CALCULATION OF THE FH2(OH-)-CENTER ABSORPTION-BANDS IN CSCL

The F(H2)(OH-)-center electron-energy levels in CsCl are calculated with use of a pseudopotential formalism in which the model Potential incorporates the point-ion potential, ion-size effects, and the interaction with both the OH- permanent and displacement dipole moments. Electronic polarization and a radial A1g, distortion of the nearest-neighbor cations are treated as perturbations. The F(H2)(OH-)-center model is an F center between two NNN OH- ions along <001> with the permanent dipoles pointing toward the vacancy, and the configuration has D4h point-group symmetry.

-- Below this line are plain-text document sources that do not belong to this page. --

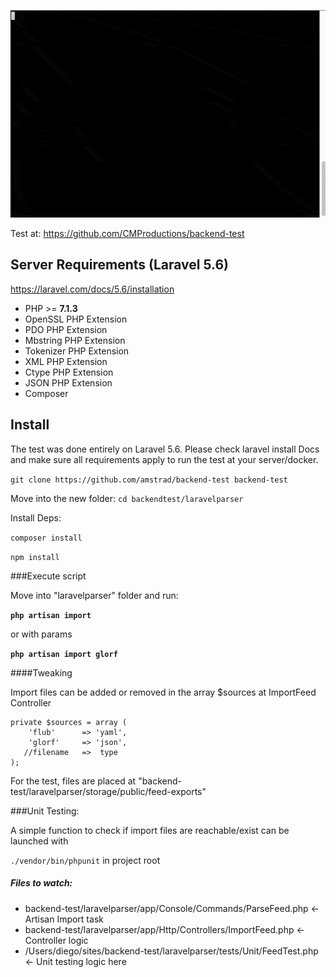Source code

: ![alt text](laravelparser/screenshot.gif)



Test at:
https://github.com/CMProductions/backend-test


## Server Requirements (Laravel 5.6)
https://laravel.com/docs/5.6/installation
- PHP >= **7.1.3**
- OpenSSL PHP Extension
- PDO PHP Extension
- Mbstring PHP Extension
- Tokenizer PHP Extension
- XML PHP Extension
- Ctype PHP Extension
- JSON PHP Extension
- Composer

## Install
The test was done entirely on Laravel 5.6. Please check laravel install Docs and make sure all requirements apply to run the test at your server/docker. 

`git clone https://github.com/amstrad/backend-test backend-test`

Move into the new folder:
`cd backendtest/laravelparser`

Install Deps:  

`composer install`

`npm install`



###Execute  script

Move into "laravelparser" folder and run:

**`php artisan import`**

or with params

**`php artisan import glorf`**


####Tweaking

Import files can be added or removed in the array $sources at ImportFeed Controller
 
    
    private $sources = array (
        'flub'      => 'yaml',
        'glorf'     => 'json',
       //filename   =>  type
    );

For the test, files are placed at "backend-test/laravelparser/storage/public/feed-exports"



###Unit Testing:

A simple function to check if import files are reachable/exist can be launched with

`./vendor/bin/phpunit` in project root

 

##### Files to watch:

- backend-test/laravelparser/app/Console/Commands/ParseFeed.php <-  Artisan Import task
- backend-test/laravelparser/app/Http/Controllers/ImportFeed.php <- Controller logic
- /Users/diego/sites/backend-test/laravelparser/tests/Unit/FeedTest.php <- Unit testing logic here




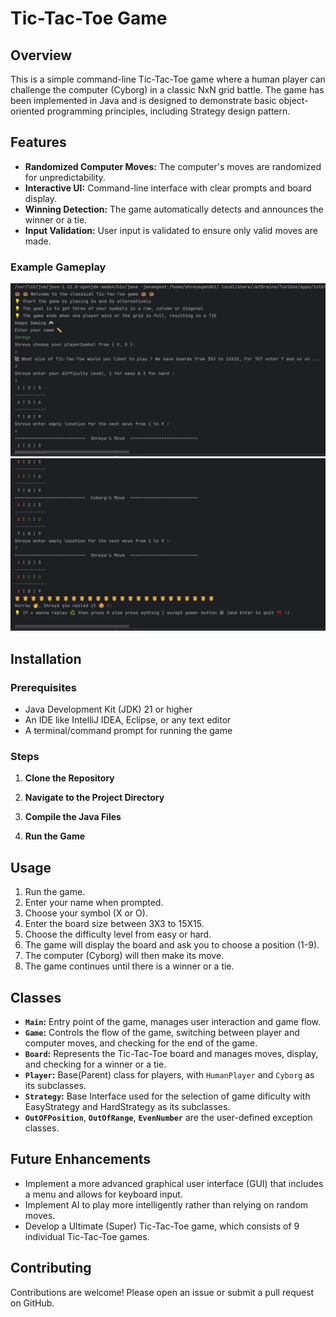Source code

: # Tic-Tac-Toe Game

## Overview

This is a simple command-line Tic-Tac-Toe game where a human player can challenge the computer (Cyborg) in a classic NxN grid battle. The game has been implemented in Java and is designed to demonstrate basic object-oriented programming principles, including Strategy design pattern.

## Features

- **Randomized Computer Moves:** The computer's moves are randomized for unpredictability.
- **Interactive UI:** Command-line interface with clear prompts and board display.
- **Winning Detection:** The game automatically detects and announces the winner or a tie.
- **Input Validation:** User input is validated to ensure only valid moves are made.

### Example Gameplay
![manual1](src/main/resources/Images/1.png)
![manual2](src/main/resources/Images/2.png)
## Installation

### Prerequisites

- Java Development Kit (JDK) 21 or higher
- An IDE like IntelliJ IDEA, Eclipse, or any text editor
- A terminal/command prompt for running the game

### Steps

1. **Clone the Repository**
  
2. **Navigate to the Project Directory**
 
3. **Compile the Java Files**
  
4. **Run the Game**
  

## Usage

1. Run the game.
2. Enter your name when prompted.
3. Choose your symbol (X or O).
4. Enter the board size between 3X3 to 15X15.
5. Choose the difficulty level from easy or hard.
6. The game will display the board and ask you to choose a position (1-9).
7. The computer (Cyborg) will then make its move.
8. The game continues until there is a winner or a tie.



## Classes

- **`Main`:** Entry point of the game, manages user interaction and game flow.
- **`Game`:** Controls the flow of the game, switching between player and computer moves, and checking for the end of the game.
- **`Board`:** Represents the Tic-Tac-Toe board and manages moves, display, and checking for a winner or a tie.
- **`Player`:** Base(Parent) class for players, with `HumanPlayer` and `Cyborg` as its subclasses.
- **`Strategy`:** Base Interface used for the selection of game dificulty with EasyStrategy and HardStrategy as its subclasses.
- **`OutOFPosition`**, **`OutOfRange`**, **`EvenNumber`** are the user-defined exception classes.
## Future Enhancements


- Implement a more advanced graphical user interface (GUI) that includes a menu and allows for keyboard input.
- Implement AI to play more intelligently rather than relying on random moves.
- Develop a Ultimate (Super) Tic-Tac-Toe game, which consists of 9 individual Tic-Tac-Toe games. 

## Contributing

Contributions are welcome! Please open an issue or submit a pull request on GitHub.

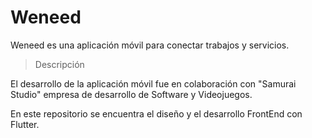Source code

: # Weneed

Weneed es una aplicación móvil para conectar trabajos y servicios.

> Descripción

El desarrollo de la aplicación móvil fue en colaboración con "Samurai Studio" empresa de desarrollo de Software y Videojuegos.

En este repositorio se encuentra el diseño y el desarrollo FrontEnd con Flutter.
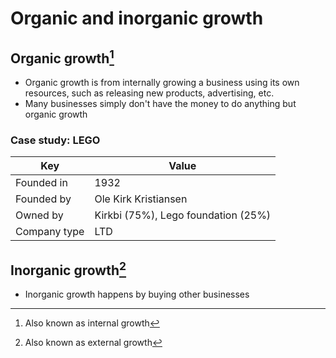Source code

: # Organic and inorganic growth

## Organic growth[^1]

- Organic growth is from internally growing a business using its own resources,
  such as releasing new products, advertising, etc.
- Many businesses simply don't have the money to do anything but organic growth

### Case study: LEGO

<!-- spell-checker:words Kirkbi,Kristiansen -->

| Key          | Value                               |
|--------------|-------------------------------------|
| Founded in   | 1932                                |
| Founded by   | Ole Kirk Kristiansen                |
| Owned by     | Kirkbi (75%), Lego foundation (25%) |
| Company type | LTD                                 |

## Inorganic growth[^2]

- Inorganic growth happens by buying other businesses

[^1]: Also known as internal growth
[^2]: Also known as external growth

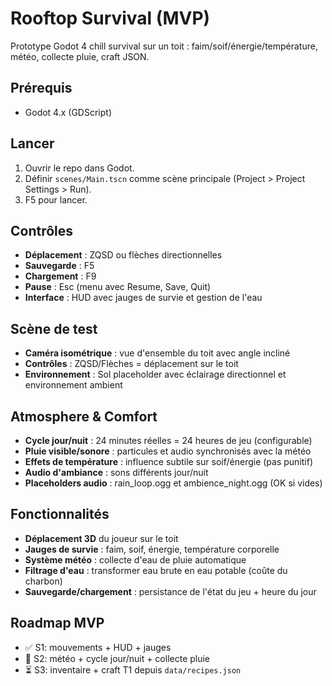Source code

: # Rooftop Survival (MVP)
Prototype Godot 4 chill survival sur un toit : faim/soif/énergie/température, météo, collecte pluie, craft JSON.

## Prérequis
- Godot 4.x (GDScript)

## Lancer
1. Ouvrir le repo dans Godot.
2. Définir `scenes/Main.tscn` comme scène principale (Project > Project Settings > Run).
3. F5 pour lancer.

## Contrôles

- **Déplacement** : ZQSD ou flèches directionnelles
- **Sauvegarde** : F5
- **Chargement** : F9
- **Pause** : Esc (menu avec Resume, Save, Quit)
- **Interface** : HUD avec jauges de survie et gestion de l'eau

## Scène de test

- **Caméra isométrique** : vue d'ensemble du toit avec angle incliné
- **Contrôles** : ZQSD/Flèches = déplacement sur le toit
- **Environnement** : Sol placeholder avec éclairage directionnel et environnement ambient

## Atmosphere & Comfort

- **Cycle jour/nuit** : 24 minutes réelles = 24 heures de jeu (configurable)
- **Pluie visible/sonore** : particules et audio synchronisés avec la météo
- **Effets de température** : influence subtile sur soif/énergie (pas punitif)
- **Audio d'ambiance** : sons différents jour/nuit
- **Placeholders audio** : rain_loop.ogg et ambience_night.ogg (OK si vides)

## Fonctionnalités

- **Déplacement 3D** du joueur sur le toit
- **Jauges de survie** : faim, soif, énergie, température corporelle
- **Système météo** : collecte d'eau de pluie automatique
- **Filtrage d'eau** : transformer eau brute en eau potable (coûte du charbon)
- **Sauvegarde/chargement** : persistance de l'état du jeu + heure du jour

## Roadmap MVP

- ✅ S1: mouvements + HUD + jauges
- 🔄 S2: météo + cycle jour/nuit + collecte pluie
- ⏳ S3: inventaire + craft T1 depuis `data/recipes.json`
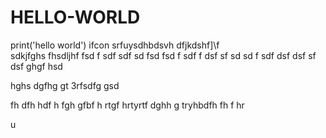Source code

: # HELLO-WORLD
print('hello world')
ifcon
srfuysdhbdsvh dfjkdshf]\f\
sdkjfghs
fhsdljhf
fsd
f
sdf
sdf
sd
fsd
fsd
f
sdf
f
dsf
sf
sd
sd
f
sdf
dsf
dsf
sf
dsf
ghgf
hsd

hghs
dgfhg
gt
3rfsdfg
gsd

fh
dfh
hdf
h
fgh
gfbf
h
rtgf
hrtyrtf
dghh
g
tryhbdfh
fh
f
hr


u
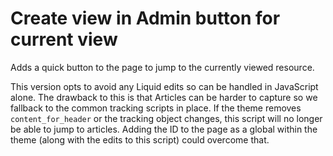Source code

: # Create view in Admin button for current view
Adds a quick button to the page to jump to the currently viewed resource. 


This version opts to avoid any Liquid edits so can be handled in JavaScript alone. The drawback to this is that Articles can be harder to capture so we fallback to the common tracking scripts in place. If the theme removes `content_for_header` or the tracking object changes, this script will no longer be able to jump to articles. Adding the ID to the page as a global within the theme (along with the edits to this script) could overcome that.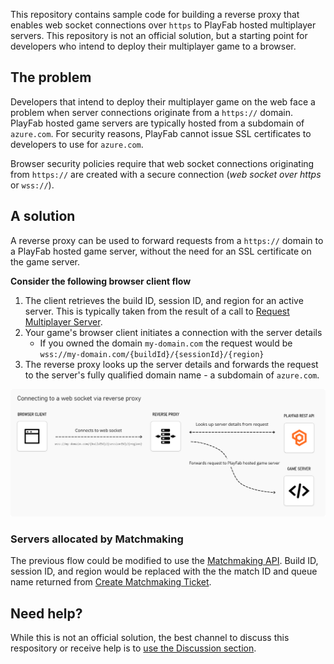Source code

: This repository contains sample code for building a reverse proxy that enables web socket connections over `https` to PlayFab hosted multiplayer servers. This repository is not an official solution, but a starting point for developers who intend to deploy their multiplayer game to a browser.

## The problem
Developers that intend to deploy their multiplayer game on the web face a problem when server connections originate from a `https://` domain. PlayFab hosted game servers are typically hosted from a subdomain of `azure.com`. For security reasons, PlayFab cannot issue SSL certificates to developers to use for `azure.com`.

Browser security policies require that web socket connections originating from `https://` are created with a secure connection (_web socket over https_ or `wss://`).

## A solution
A reverse proxy can be used to forward requests from a `https://` domain to a PlayFab hosted game server, without the need for an SSL certificate on the game server.

**Consider the following browser client flow**
1. The client retrieves the build ID, session ID, and region for an active server. This is typically taken from the result of a call to [Request Multiplayer Server](https://docs.microsoft.com/en-us/rest/api/playfab/multiplayer/multiplayer-server/request-multiplayer-server?view=playfab-rest).
1. Your game's browser client initiates a connection with the server details
    - If you owned the domain `my-domain.com` the request would be `wss://my-domain.com/{buildId}/{sessionId}/{region}`
2. The reverse proxy looks up the server details and forwards the request to the server's fully qualified domain name - a subdomain of `azure.com`.

![Connecting to a match diagram](ConnectToReverseProxyDiagram.png "Connecting to a match diagram")

### Servers allocated by Matchmaking
The previous flow could be modified to use the [Matchmaking API](https://docs.microsoft.com/en-us/rest/api/playfab/multiplayer/matchmaking?view=playfab-rest). Build ID, session ID, and region would be replaced with the the match ID and queue name returned from [Create Matchmaking Ticket](https://docs.microsoft.com/en-us/rest/api/playfab/multiplayer/matchmaking/create-matchmaking-ticket?view=playfab-rest).

## Need help?
While this is not an official solution, the best channel to discuss this respository or receive help is to [use the Discussion section](https://github.com/PlayFab/MultiplayerServerSecureWebsocket/discussions).
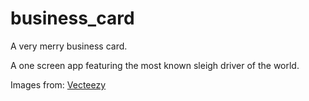 # business_card

A very merry business card. <br>

A one screen app featuring the most known sleigh driver of the world. <br>

Images from: [Vecteezy](https://www.vecteezy.com/vector-art/200372-christmas-santa-background)

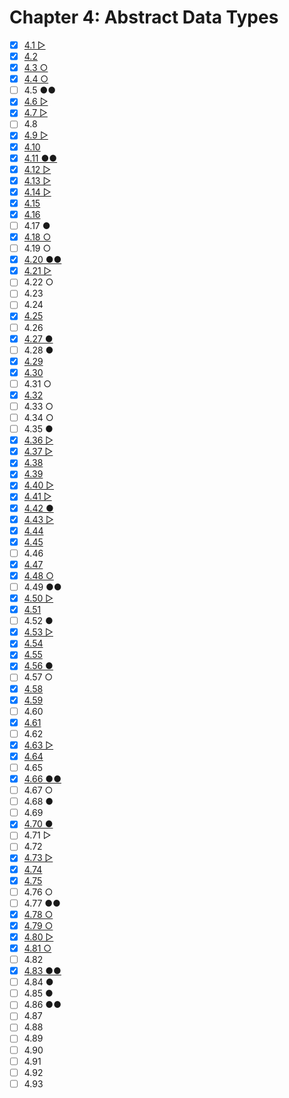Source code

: # Chapter 4: Abstract Data Types

- [x] [4.1 ▷](./ex.4.1.cpp)
- [x] [4.2](./ex.4.2.cpp)
- [x] [4.3 ○](./ex.4.3.cpp)
- [x] [4.4 ○](./ex.4.4.cpp)
- [ ] 4.5 ●●
- [x] [4.6 ▷](./ex.4.6.cpp)
- [x] [4.7 ▷](./ex.4.7.cpp)
- [ ] 4.8
- [x] [4.9 ▷](./ex.4.9.md)
- [x] [4.10](./ex.4.10.md)
- [x] [4.11 ●●](./ex.4.11.cpp)
- [x] [4.12 ▷](./ex.4.12.md)
- [x] [4.13 ▷](./ex.4.13.md)
- [x] [4.14 ▷](./ex.4.14.cpp)
- [x] [4.15](./ex.4.15.cpp)
- [x] [4.16](./ex.4.16.md)
- [ ] 4.17 ●
- [x] [4.18 ○](./ex.4.18.cpp)
- [ ] 4.19 ○
- [x] [4.20 ●●](./ex.4.20.cpp)
- [x] [4.21 ▷](./ex.4.21.md)
- [ ] 4.22 ○
- [ ] 4.23
- [ ] 4.24
- [x] [4.25](./ex.4.25.cpp)
- [ ] 4.26
- [x] [4.27 ●](./ex.4.27.cpp)
- [ ] 4.28 ●
- [x] [4.29](./ex.4.29.h)
- [x] [4.30](./ex.4.30.h)
- [ ] 4.31 ○
- [x] [4.32](./ex.4.32.h)
- [ ] 4.33 ○
- [ ] 4.34 ○
- [ ] 4.35 ●
- [x] [4.36 ▷](./ex.4.36.md)
- [x] [4.37 ▷](./ex.4.37.md)
- [x] [4.38](./ex.4.38.cpp)
- [x] [4.39](./ex.4.39.cpp)
- [x] [4.40 ▷](./ex.4.40.md)
- [x] [4.41 ▷](./ex.4.41.md)
- [x] [4.42 ●](./ex.4.42.cpp)
- [x] [4.43 ▷](./ex.4.43.h)
- [x] [4.44](./ex.4.44.cpp)
- [x] [4.45](./ex.4.45.cpp)
- [ ] 4.46
- [x] [4.47](./ex.4.47.cpp)
- [x] [4.48 ○](./ex.4.48.cpp)
- [ ] 4.49 ●●
- [x] [4.50 ▷](./ex.4.50.cpp)
- [x] [4.51](./ex.4.51.cpp)
- [ ] 4.52 ●
- [x] [4.53 ▷](./ex.4.53.md)
- [x] [4.54](./ex.4.54.cpp)
- [x] [4.55](./ex.4.55.cpp)
- [x] [4.56 ●](./ex.4.56.cpp)
- [ ] 4.57 ○
- [x] [4.58](./ex.4.58.cpp)
- [x] [4.59](./ex.4.59.cpp)
- [ ] 4.60
- [x] [4.61](./ex.4.61.cpp)
- [ ] 4.62
- [x] [4.63 ▷](./ex.4.63.cpp)
- [x] [4.64](./ex.4.64.cpp)
- [ ] 4.65
- [x] [4.66 ●●](./ex.4.66.md)
- [ ] 4.67 ○
- [ ] 4.68 ●
- [ ] 4.69
- [x] [4.70 ●](./ex.4.70.cpp)
- [ ] 4.71 ▷
- [ ] 4.72
- [x] [4.73 ▷](./ex.4.73.h)
- [x] [4.74](./ex.4.74.cpp)
- [x] [4.75](./ex.4.75.cpp)
- [ ] 4.76 ○
- [ ] 4.77 ●●
- [x] [4.78 ○](./ex.4.78.cpp)
- [x] [4.79 ○](./ex.4.79.cpp)
- [x] [4.80 ▷](./ex.4.80.cpp)
- [x] [4.81 ○](./ex.4.81.cpp)
- [ ] 4.82
- [x] [4.83 ●●](./ex.4.83.cpp)
- [ ] 4.84 ●
- [ ] 4.85 ●
- [ ] 4.86 ●●
- [ ] 4.87
- [ ] 4.88
- [ ] 4.89
- [ ] 4.90
- [ ] 4.91
- [ ] 4.92
- [ ] 4.93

The OH-displacement from the lattice site along <001> is taken as a model parameter, and it is adjusted to obtain agreement with the absorption bands. The model yields an average F(H2)(2)-band peak at 2.25 eV, compared with the observed value of 2.33 eV, and an F(H2)(1)-band peak at 1.38 eV, compared with the observed value of 1.31 eV. The optimum OH- displacement is 0.43 angstrom toward the vacancy accompanied by an 8% outward A1g, radial displacement of the NN Cs+ ions. The calculated A1g, localized-mode frequency is 2.42 X 10(12) Hz. The calculated ratio of the band oscillator strengths is 4.2, which is in good agreement with the experimental value of 3.2.